STUDY TEXT -
Segment Open

Daniel Trondsen was born December 14, 1951, in San Rafael, California, to Constance and Norman Trondsen. He was the second of three sons. Throughout his childhood he excelled in a number of sports, including baseball, basketball, football, and track. After graduating from Terra Linda High School in 1970, Dan entered California State University in Chico where he continued to compete in track and field. He graduated from Chico State in 1975 with a degree in biology. Although he had always wanted to attend medical school, he found a job with a good friend, Rob Ham, working for the Rusty Pelican Restaurant Company. He worked for various restaurant groups for almost twenty years in management and training positions. Dan met his wife-to-be, Lisa, while working at the Ancient Moose restaurant in Sacramento. The two were married on April 9, 1983, and enjoyed 14 years of marriage until Dan's death on August 3, 1997.
Two children were born to Dan and Lisa: Christopher, on September 5, 1990, and Nicolas, on July 2, 1994. Dan's boys were the light of his life. He was a loving and involved father who, when not working, was with his wife and family.
Dan enjoyed reading science fiction and adventure books and remained active throughout his life in various sports, including golf, tennis, and skiing. He also flew single engine airplanes.

Segment Closed

[Collected data]
Segment Open

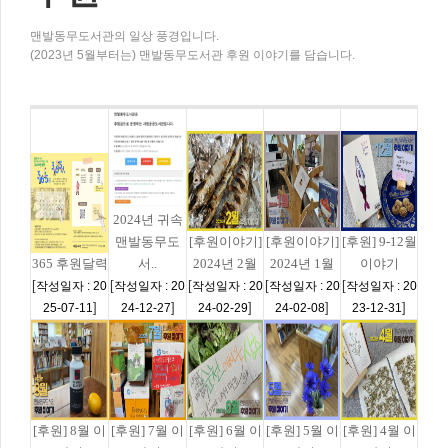
맨발동무도서관의 일상 풍경입니다.
(2023년 5월부터는) 맨발동무도서관 후원 이야기를 담습니다.
2024년 귀속
맨발동무도
[후원이야기]
[후원이야기]
[후원] 9-12월
365 후원달력
서..
2024년 2월
2024년 1월
이야기
[
[
[
[
[
작성일자 : 20
작성일자 : 20
작성일자 : 20
작성일자 : 20
작성일자 : 20
]
]
]
]
]
25-07-11
24-12-27
24-02-29
24-02-08
23-12-31
[후원] 8월 이
[후원] 7월 이
[후원] 6월 이
[후원] 5월 이
[후원] 4월 이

Segment Closed

TASKS TO COMPLETE -
1 – Rewrite the account of Daniel Trondsen's life starting at "Two children were" and ending at "wife and family.", with "boys" replaced by "sons".
2 – Carry on the account of Daniel Trondsen's life from where it stops.

YOUR WRITTEN ANSWERS -
1 –
Two children were born to Dan and Lisa: Christopher, on September 5, 1990, and Nicolas, on July 2, 1994. Dan's sons were the light of his life. He was a loving and involved father who, when not working, was with his wife and family.

2 –
Dan decided to change careers during the 1990s and worked with management training companies, initially with Resolution Inc. He spent his final two years with Management Tools Inc., based in Orange, California. He enjoyed, respected and admired the owner, Steve Mulvony. Mr. Mulvony allowed Dan to work throughout his two-year battle with cancer in whatever capacity he was capable at the time.
Dan battled his illness not only with courage and optimism, but also with realism and dignity. He will be missed by his family, friends and occupational associates. He was a kind, loving and quiet family man to the end. He wanted his children to think of him as a shooting star. Thus, he chose Celestis as a means to provide his family with a final memory of him.
I am standing upon the seashore; a ship at my side spreads her white sails to the morning breeze and starts for the blue ocean.
She is an object of beauty and strength, and I stand and watch her until, at length, she hangs like a speck of white cloud just where the sea and sky come down to mingle with each other.
Then someone at my side says, "There! She's gone." Gone where? Gone from my sight - that is all.
She is just as large in mast and hull and as spar as she was when she left my side - and just as able to bear her load of living freight to the place of destination.
Her diminished size is in me, not in her; and just as the moment when someone at my side says, "There! She's gone," there are other eyes watching her coming and other voices ready to take up the glad shout, "There she comes!"
And that is dying.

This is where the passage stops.